[Activity] Determine how many lines in these records hold "after". Only the number is wanted.

[Input]
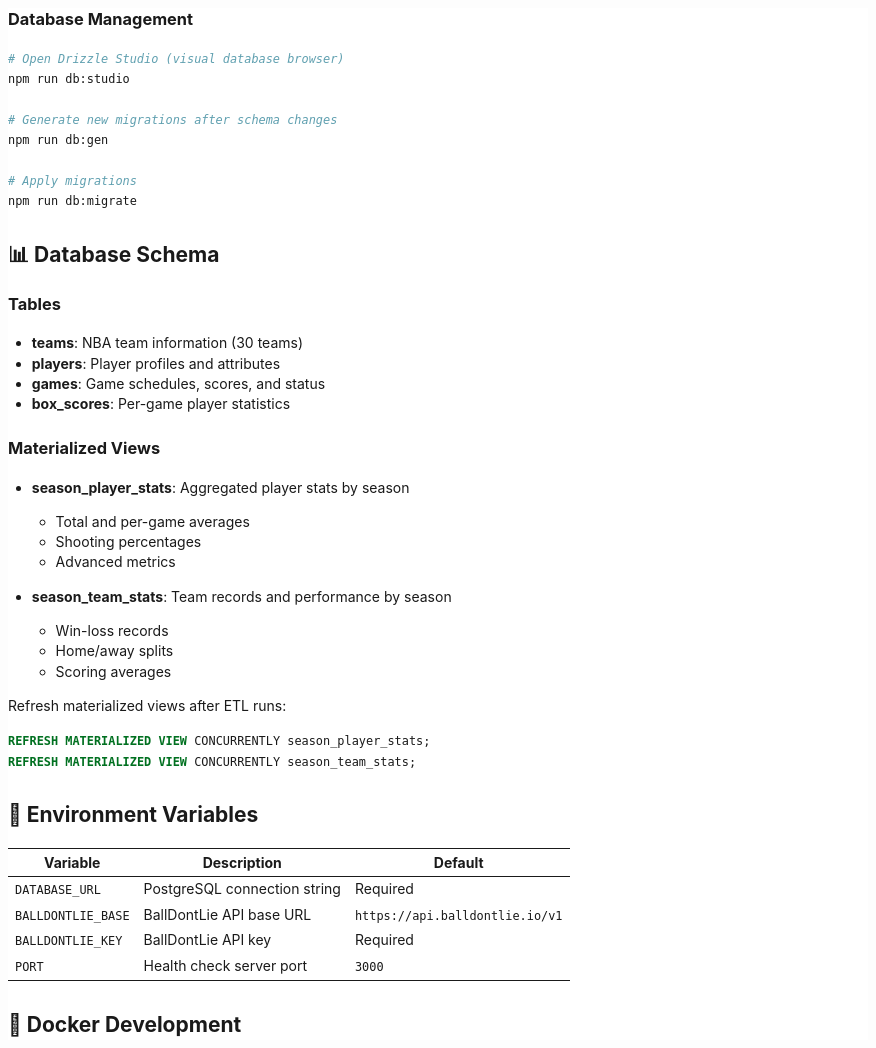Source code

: ### Database Management

```bash
# Open Drizzle Studio (visual database browser)
npm run db:studio

# Generate new migrations after schema changes
npm run db:gen

# Apply migrations
npm run db:migrate
```

## 📊 Database Schema

### Tables

- **teams**: NBA team information (30 teams)
- **players**: Player profiles and attributes
- **games**: Game schedules, scores, and status
- **box_scores**: Per-game player statistics

### Materialized Views

- **season_player_stats**: Aggregated player stats by season
  - Total and per-game averages
  - Shooting percentages
  - Advanced metrics
  
- **season_team_stats**: Team records and performance by season
  - Win-loss records
  - Home/away splits
  - Scoring averages

Refresh materialized views after ETL runs:
```sql
REFRESH MATERIALIZED VIEW CONCURRENTLY season_player_stats;
REFRESH MATERIALIZED VIEW CONCURRENTLY season_team_stats;
```

## 🔑 Environment Variables

| Variable | Description | Default |
|----------|-------------|---------|
| `DATABASE_URL` | PostgreSQL connection string | Required |
| `BALLDONTLIE_BASE` | BallDontLie API base URL | `https://api.balldontlie.io/v1` |
| `BALLDONTLIE_KEY` | BallDontLie API key | Required |
| `PORT` | Health check server port | `3000` |

## 🐳 Docker Development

[Task answer] 2